Rentable Virtual Infrastructure: Right For You?

A service provider supplies the equipment and manages the infrastructure and operating system, and you just pay monthly fees. Is rentable virtual infrastructure a smart fit for you? SaaS companies are among early customers.

By Carol Sliwa
Fri, June 13, 2008

CIO

What gets Matthew Porter, the CEO of Contegix, most excited about virtualization is the technology's ability to solve his customers' problems—most importantly, their needs for better hardware utilization and speedier server provisioning and application delivery.

"If it wasn't doing that, there's no reason why we would ever do it," says Porter, who is also the founder of the St. Louis-based managed hosting provider. "We're not using it because it's an industry buzz word or it's showing up in a magic quadrant."

Contegix provides the equipment and manages the infrastructure and operating system for its customers, who pay monthly fees for the services. The hardware is dedicated for single-customer use, so there's significant advantage for any customer who uses a server to its utmost capability. Because virtualization technology lets an administrator carve up a single processor to run multiple distinct copies of an operating system, the customer is able to use a greater percentage of the server's processing power.

But, the virtualization benefit that is becoming perhaps even more critical for Contegix is the opportunity to provision servers and deploy applications and upgrades far more quickly—a capability that is especially important for its partners and vendors that sell software as a service (SaaS).

Sydney, Australia-based Atlassian Pty Ltd., for instance, offers its integrated Jira Studio development tool suite as a hosted service that can be deployed within 24 hours, or considerably less. Customers buy the suite from Atlassian, then Contegix, its partner, gets them up and running. Once it has a virtual machine image of Jira Studio to use as a template, Contegix can roll out the tool suite to new customers with ease.

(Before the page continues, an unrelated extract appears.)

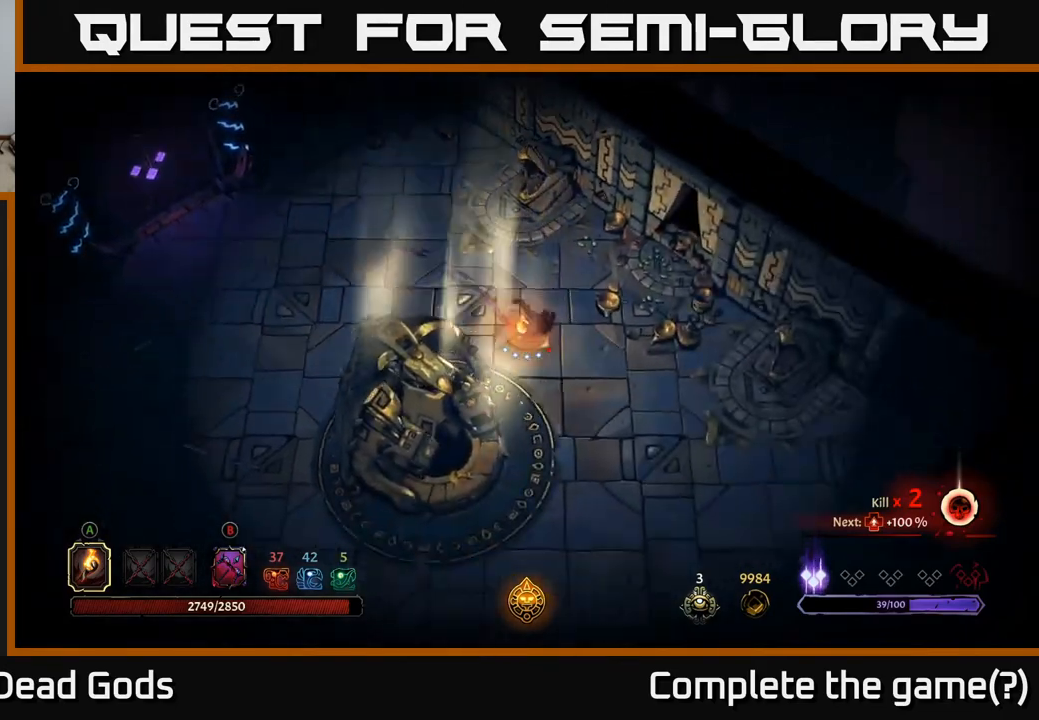
{"buttons": [], "left_stick": "down", "right_stick": "center", "events": [[250, "R2", "down"], [417, "R2", "up"], [500, "left_stick", "down"]]}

"With the physical host already there, we can take that application and deliver it, from start to finish, with all the components that it needs, in 10 to 15 minutes," says Porter.

Contegix dedicates hardware exclusively to Atlassian's Jira Studio users. Multiple customers may run the tool suite on the same box, but each has its own virtual machine image.

"As their needs grow, it's easy to move them to larger boxes. There's a much greater degree of flexibility than without virtual machines," says Michael Knighten, manager of hosted services at Atlassian. The flexibility extends to fail-over, he added, because the standardized virtual images can easily be replicated and switched.

Tom Bittman, an analyst at Gartner, says service providers used to promote superior practices and processes, but today, they're increasingly differentiating themselves based on quality of service and agility. Virtualization plays into that trend, because it can help users to deploy servers 30 times faster, on average, he added.